South Korea has extended an offer for military and humanitarian talks with North Korea. South Korean President Moon Jae-in ran on a platform of engagement with the North and proposed talks with Pyongyang several times as a candidate and as president.
The talks would be the first high-level dialogue between North and South since 2014 and would attempt to halt “all hostile activities that raise military tension,” according to South Korean Vice Defense Minister Suh Choo-suk. The talks could also reestablish meetings between families separated by the Korean War, a good will gesture organized in previous talks.
The Trump Administration has grown increasingly frustrated with the lack of progress on deterring North Korea’s weapons programs—an issue it views as a national security priority—and has stressed that all diplomatic, economic, and military options are on the table.

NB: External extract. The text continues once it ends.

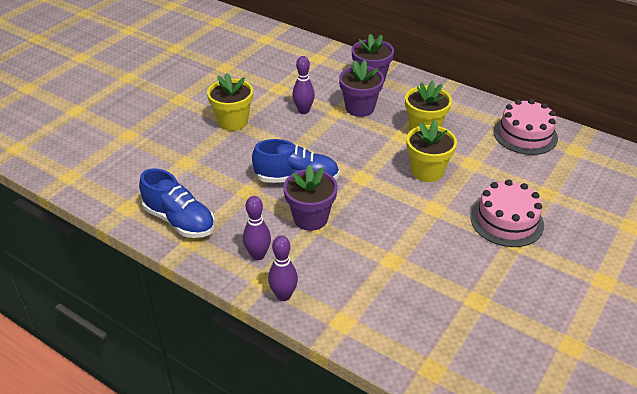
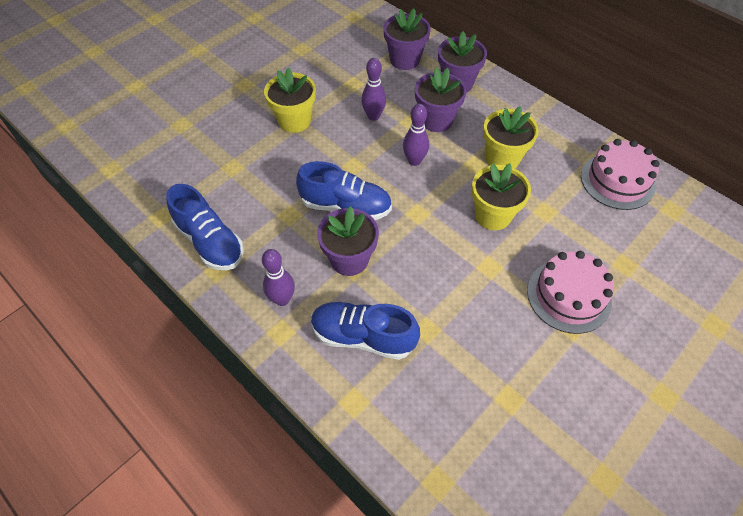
camera: 10 degrees right, 15 degrees up
purple bowling pin [268,235,298,301] -> purple bowling pin moved to [403,104,429,166]
none -> blue shoe [311,302,420,360]
none -> purple flower pot [383,9,431,70]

While Trump once quipped he would be open to speaking with North Korean leader Kim Jong-un over a hamburger, he later stressed that this could only occur if the conditions were right. The administration’s stance has since remained unchanged. In a statement to the New York Times, the National Security Council wrote, “The United States remains open to credible talks on the denuclearization of the Korean Peninsula. However, conditions must change before there is any scope for talks to resume.”
Though the administration has not openly opposed Moon’s decision, some experts believe the White House in fact disapproves of dialogue without preconditions. Sung-yoon Lee, a professor of Korean Studies at the Fletcher School, told The Cipher Brief, “There’s been no penalty [against North Korea], even rhetorical condemnation, coming out of President Moon. I would think the Trump Administration officials are keeping tabs on all these developments and are likely to take the view that President Moon is perhaps not the most reliable ally at this point.”
North Korea has only responded to the offer for talks through the state-sponsored newspaper Rodong Shinmun, calling it “riddled with sophistries like sleep talking, which only pose hurdles rather than helping improve North-South relations,” and saying, “The overall content, enumerated under the name of peace, carries confrontational intentions to quash its neighbor while relying on foreign forces.”
Though the North Korean response appears harsh, South Korean officials remain optimistic that dialogue without preconditions is an enticing offer. However, the benefits of previous talks have been short-lived, and if the North does agree, this time might not be any different.
July 27th will mark the 64th anniversary of the Armistice Agreement signed in 1953 to end the Korean War, but there has never been a peace treaty signed by the parties.